The Government of Norway's International Climate and Forest Initiative
11/02/2009 //
Global warming is perhaps the greatest problem facing the world today, and one of the most challenging tasks the world community has ever had to address. Norway’s overriding goal is for the average rise in global temperature to be limited to no more than 2°C above the pre-industrial level. According to the Intergovernmental Panel on Climate Change (IPCC), a temperature rise beyond this level risks dangerous and unpredictable climate change. The poorest countries will be most severely affected.
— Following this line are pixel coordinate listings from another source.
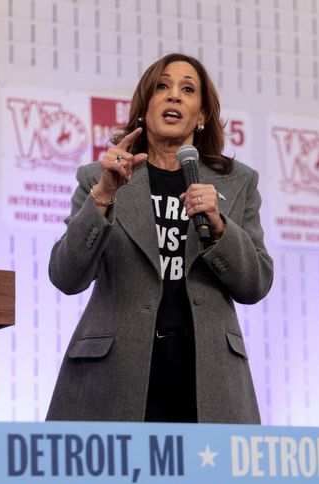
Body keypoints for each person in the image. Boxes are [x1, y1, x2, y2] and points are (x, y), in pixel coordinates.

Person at [46, 53, 273, 423]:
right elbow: (66, 276)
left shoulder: (237, 182)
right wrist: (103, 196)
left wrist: (220, 228)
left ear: (201, 116)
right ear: (144, 108)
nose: (174, 96)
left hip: (206, 375)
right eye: (162, 87)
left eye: (188, 89)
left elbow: (256, 283)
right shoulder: (99, 178)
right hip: (115, 375)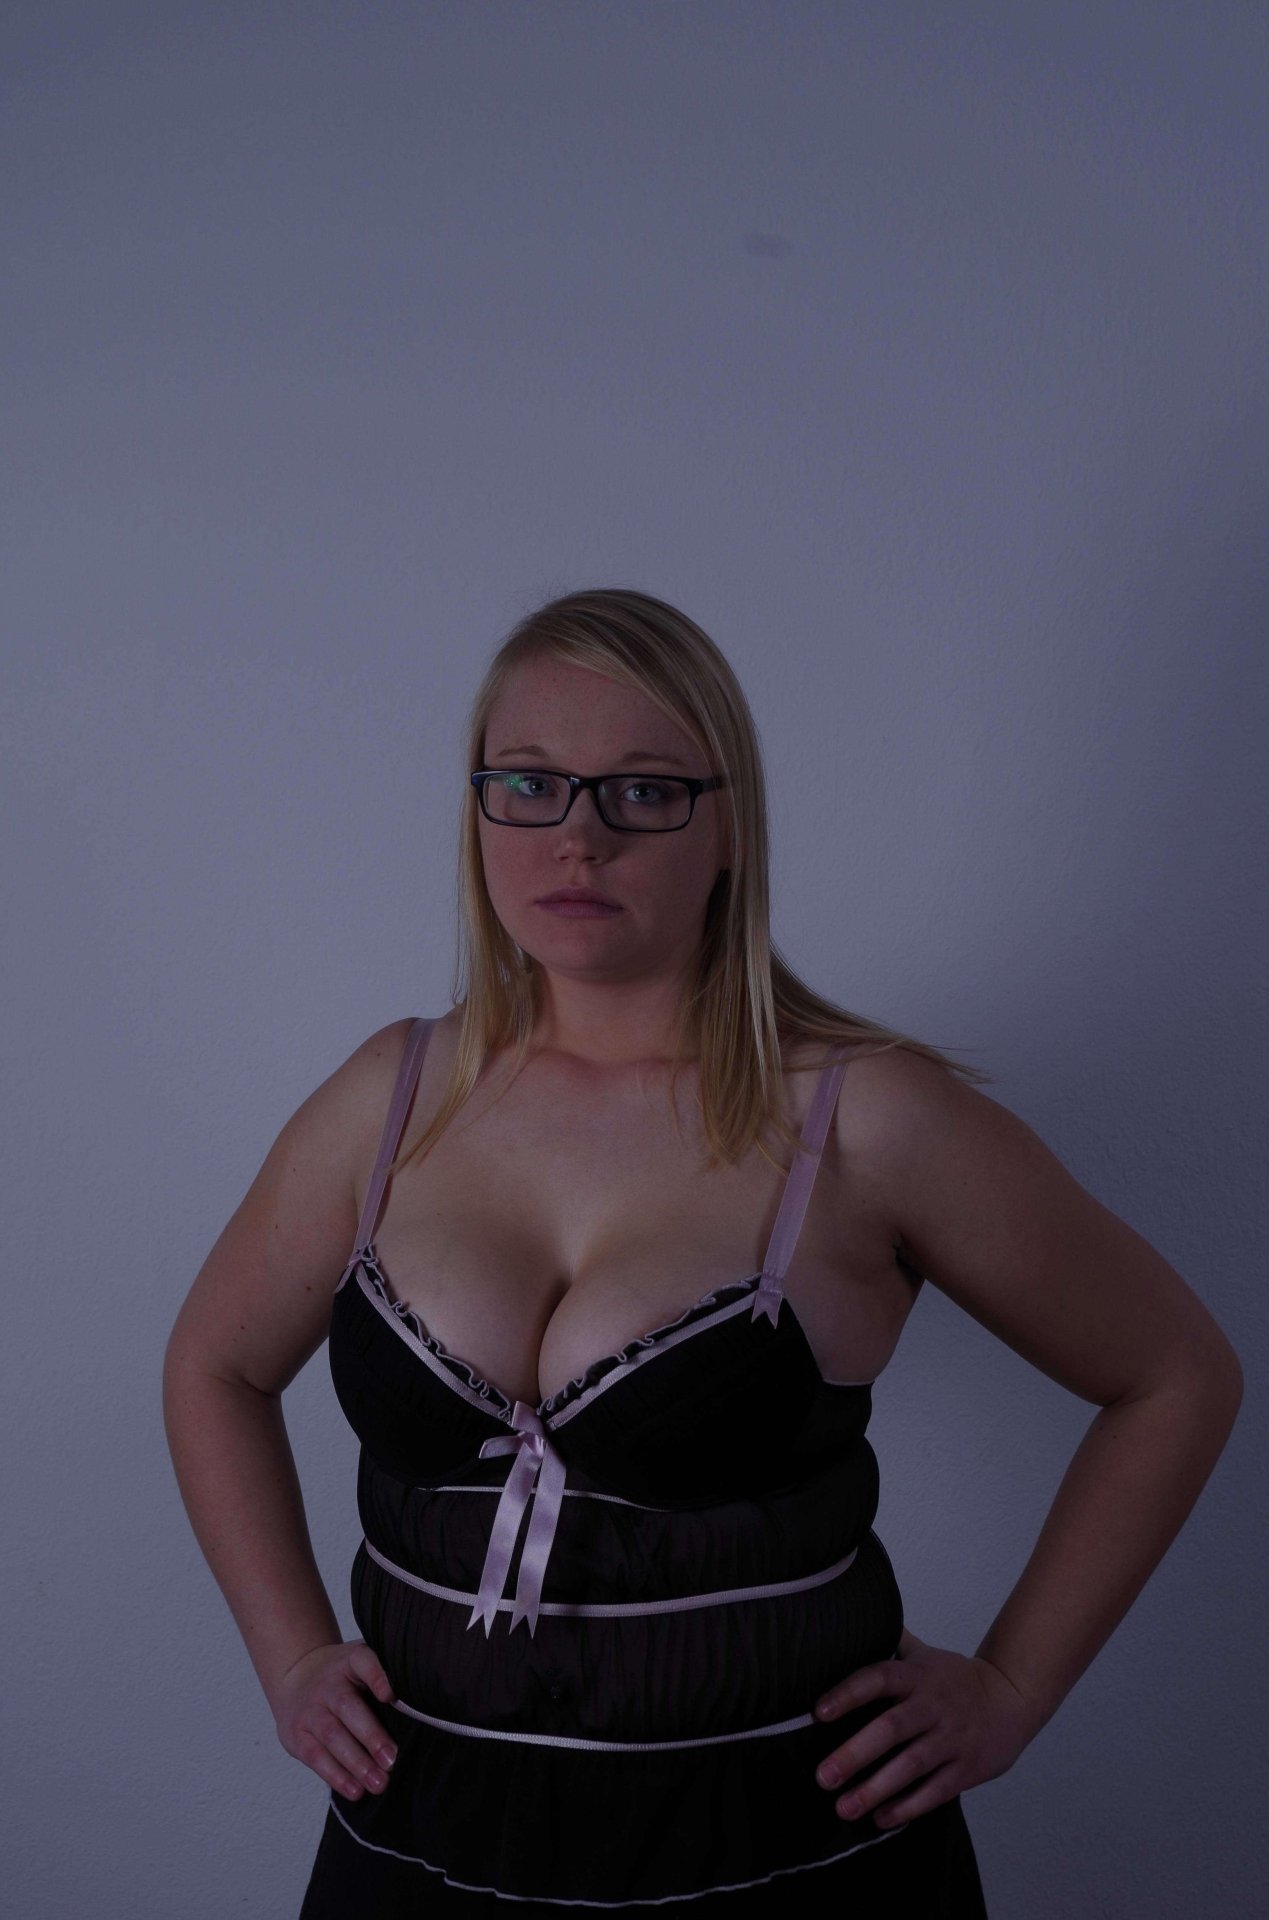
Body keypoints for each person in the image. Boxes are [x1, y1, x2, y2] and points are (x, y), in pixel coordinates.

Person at [163, 588, 1243, 1917]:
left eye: (643, 792)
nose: (578, 837)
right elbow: (213, 1366)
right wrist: (290, 1659)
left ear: (729, 824)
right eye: (528, 784)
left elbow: (1173, 1374)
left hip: (785, 1855)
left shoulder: (865, 1120)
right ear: (477, 810)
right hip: (421, 1846)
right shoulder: (388, 1100)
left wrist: (1012, 1686)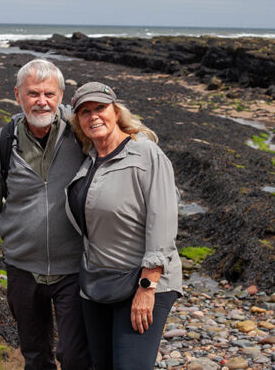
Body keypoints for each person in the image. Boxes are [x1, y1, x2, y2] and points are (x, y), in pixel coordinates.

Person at [0, 59, 91, 370]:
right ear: (17, 95)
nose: (41, 101)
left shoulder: (82, 137)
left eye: (49, 94)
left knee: (77, 357)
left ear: (61, 95)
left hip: (75, 270)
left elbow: (123, 149)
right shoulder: (0, 145)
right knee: (36, 358)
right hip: (22, 270)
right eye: (33, 93)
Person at [66, 82, 183, 369]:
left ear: (116, 112)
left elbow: (163, 222)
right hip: (98, 284)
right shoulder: (88, 160)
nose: (94, 116)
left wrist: (147, 286)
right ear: (78, 121)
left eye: (100, 108)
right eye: (85, 111)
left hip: (142, 283)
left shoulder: (145, 154)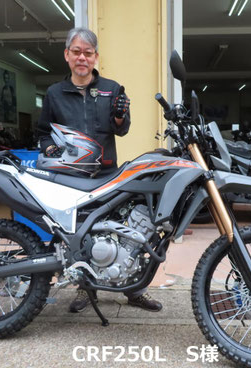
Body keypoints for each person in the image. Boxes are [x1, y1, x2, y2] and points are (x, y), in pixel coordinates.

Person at [36, 27, 163, 313]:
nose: (82, 57)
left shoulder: (112, 88)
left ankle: (134, 290)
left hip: (107, 174)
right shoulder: (55, 93)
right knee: (79, 235)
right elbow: (43, 134)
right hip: (71, 178)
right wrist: (50, 149)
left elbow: (122, 129)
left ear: (95, 57)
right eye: (77, 52)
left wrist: (119, 116)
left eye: (88, 53)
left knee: (127, 232)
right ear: (67, 55)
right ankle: (86, 288)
The primary objective of the Norwegian Government’s climate policy is to play a part in establishing a global, binding, long-term post-2012 regime that will ensure deep enough cuts in global greenhouse gas emissions. Norway’s goal is for the average rise in global temperature to be limited to no more than 2°C above the pre-industrial level with the help of such a regime. The Climate and Forest Initiative must give the greatest possible support to efforts to achieve this goal.
Promoting sustainable development and poverty reduction is an overriding objective of Norwegian foreign and development policy. It is therefore also an objective of the Climate and Forest Initiative, in addition to the climate-related goals listed below. According to the World Commission on Forests and Sustainable Development, 350 million of the world’s poorest people, among them 60 million indigenous people, depend almost entirely on forests for their subsistence and survival - while another billion people depend on the forest as an important part of their livelihoods and as a safeguard against poverty.